Bid to tax e-commerce on fast track to reality
June cabinet reading for high-impact bill
A draft bill on taxing e-commerce operators and social media networks will go before the cabinet this month, a step to ensure that the law will be enforced under the current government.
The draft bill requires financial institutions, which now act as intermediaries for money transfer, to withhold tax at a rate of 5% for any online purchases and advertising fees on social media networks and send it to the Revenue Department, said Prasong Poontaneat, director-general of the department.
The draft bill will authorise the Revenue Department to tax online transactions; advertising fees on social media such as Facebook, Google and Line; and activity by other operators such as ride-sharing service Uber.
Under the draft bill, money changing hands from online purchases for goods and services, advertising on social networking and Uber, and transfers by senders or recipients in Thailand will see the 5% withholding tax imposed.
Although these operators are not based in Thailand, under the new law they would be liable to pay tax as Thai operators do, Mr Prasong said.
He estimated the value of online purchases at trillions of baht.
In the case of Uber, he explained that Uber is not a transport service provider -- such entities are exempt from consumption tax -- but is rather a business that charges fees from a managing system and is thus subject to value-added tax (VAT).
For every 100 baht that passengers pay to Uber drivers, the driver gets only 80 baht and the remaining 20 baht is paid to Uber, Mr Prasong said, adding that Uber has never paid tax to the Thai government.
The Revenue Department estimates that Uber earns 2 billion baht a year.
Mr Prasong said the tax-collecting agency does not have figures for advertising through social media, but it reckons that roughly 10 billion baht in advertising revenue was wiped out last year and that the spending probably shifted to online media.
Pawoot Pongvitayapanu, president of the Thai E-commerce Association, said the new tax policy could slow the growth of e-commerce in Thailand, in particular social commerce among small individual merchants who sell through social media, as this group still lacks awareness of when to pay tax, particularly VAT.
Mr Pawoot acknowledged that tax collection for online merchants would make competition fairer for those who pay tax correctly.
He urged the government to prepare a system to support small online merchants, including the use of e-receipts, with tax collection details sent to the government automatically in a process similar to the one in South Korea.
Otherwise, the tax process could become a burden to small business and threaten the country's digital economy plans.
Mr Pawoot said a study by the Electronic Transactions Development Agency found that wholesale and retail sales through social commerce in Thailand worth 269 billion baht surpassed the 57 billion baht through e-marketplace and 17.5 billion baht through own websites/own applications in 2016.
Today, Facebook and Instagram are the two main channels for social commerce.
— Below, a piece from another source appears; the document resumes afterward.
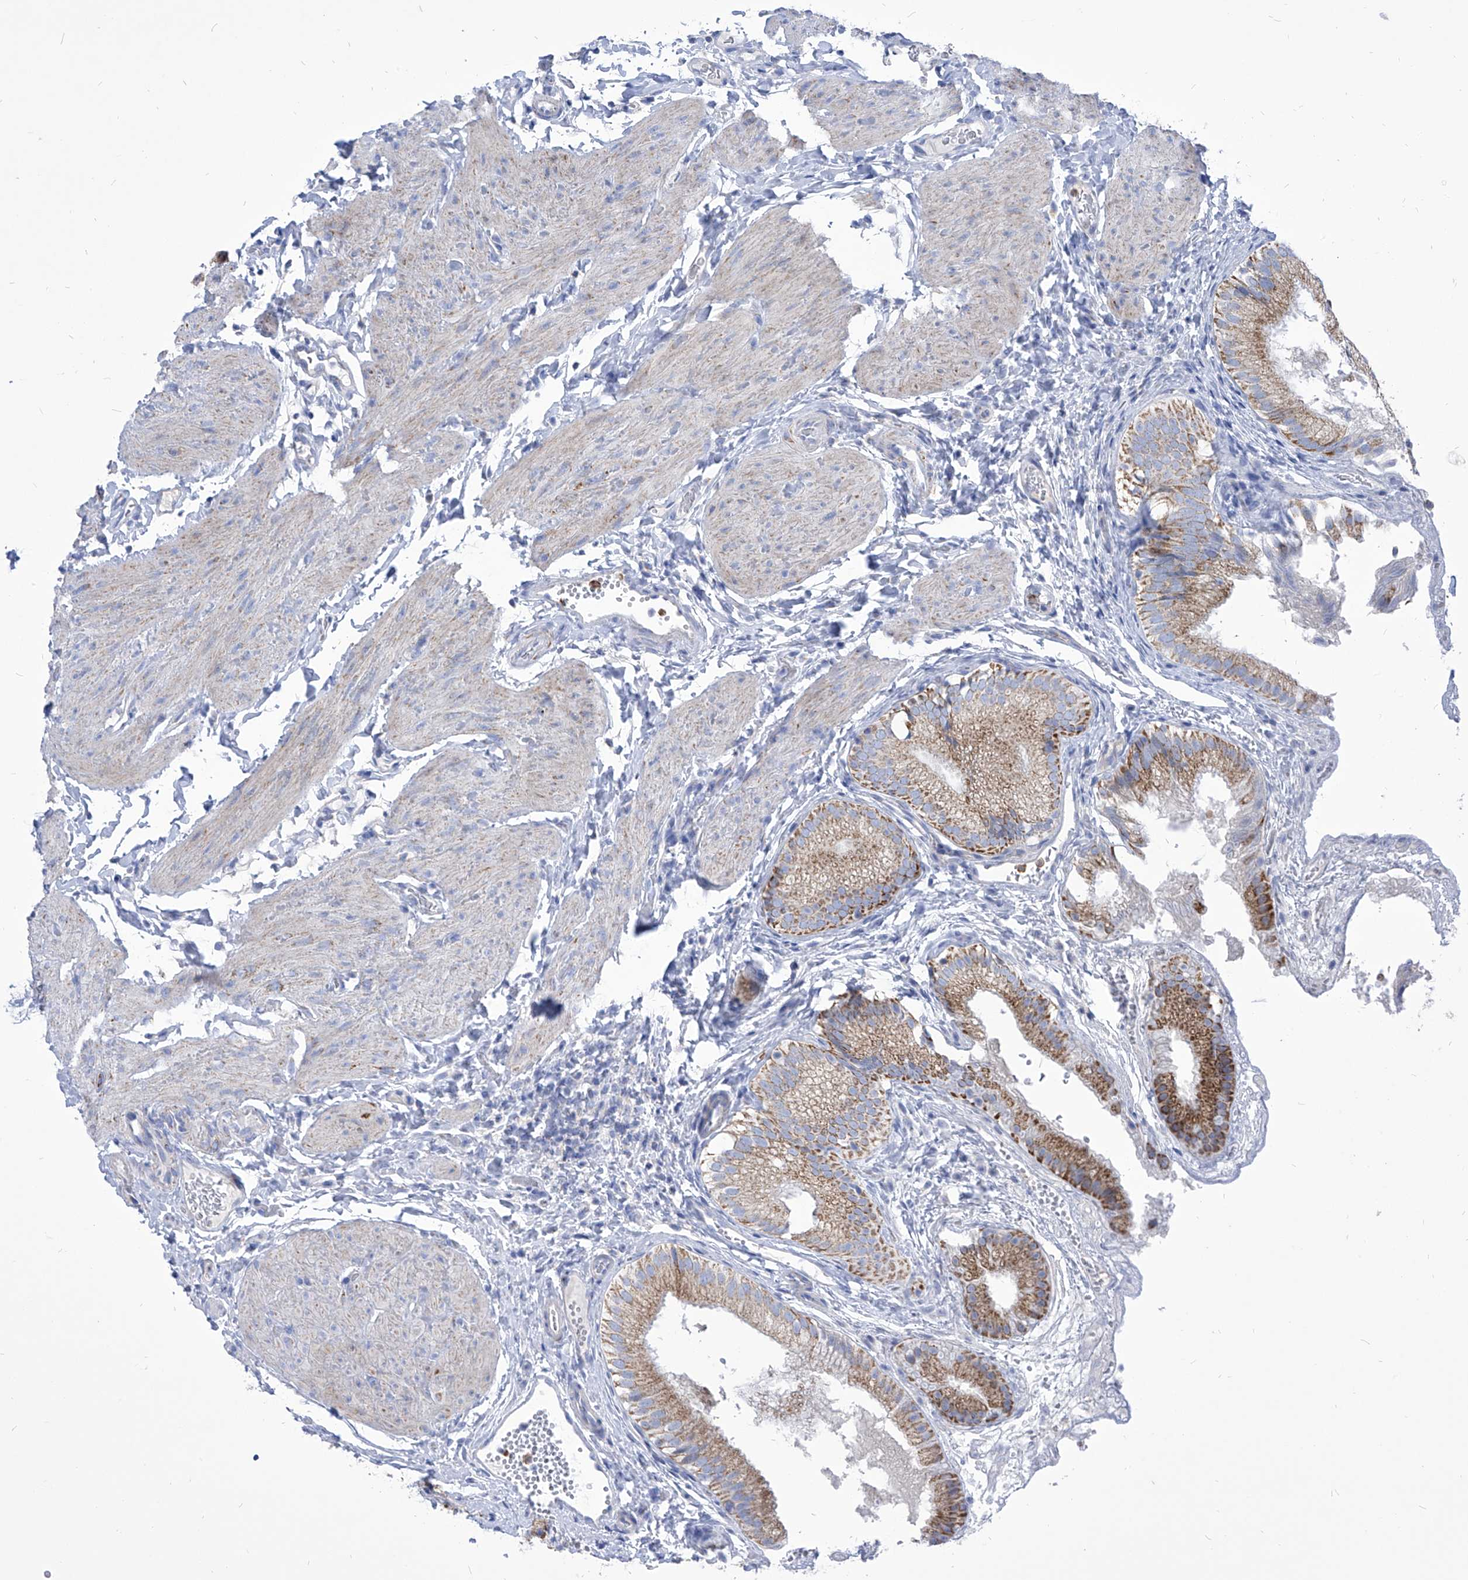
{"staining": {"intensity": "strong", "quantity": "25%-75%", "location": "cytoplasmic/membranous"}, "tissue": "gallbladder", "cell_type": "Glandular cells", "image_type": "normal", "snomed": [{"axis": "morphology", "description": "Normal tissue, NOS"}, {"axis": "topography", "description": "Gallbladder"}], "caption": "A micrograph of gallbladder stained for a protein reveals strong cytoplasmic/membranous brown staining in glandular cells.", "gene": "COQ3", "patient": {"sex": "female", "age": 30}}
Thais sell through Facebook pages, Facebook groups and Facebook Live. More than 850,000 online merchants operate via Instagram.
"Government should educate people about tax collection and offer about three months for preparation," Mr Pawoot said.
Nuttawit Polwattanasuk, co-founder of LNW Shop Co, a local e-marketplace operator, said the government should allow a grace period for online merchants before the tax goes into force.
He said VAT collection might ultimately have a negative impact if those small merchants who are unwilling to pay shift to using foreign e-commerce websites or platforms.
LNW Shop includes features like e-invoice and VAT tax calculation automatically in prices for its merchants.
A withholding tax could be irksome to foreign companies who sell services online, such as online advertising firms, as well as to social media networks, online music services and travel booking websites.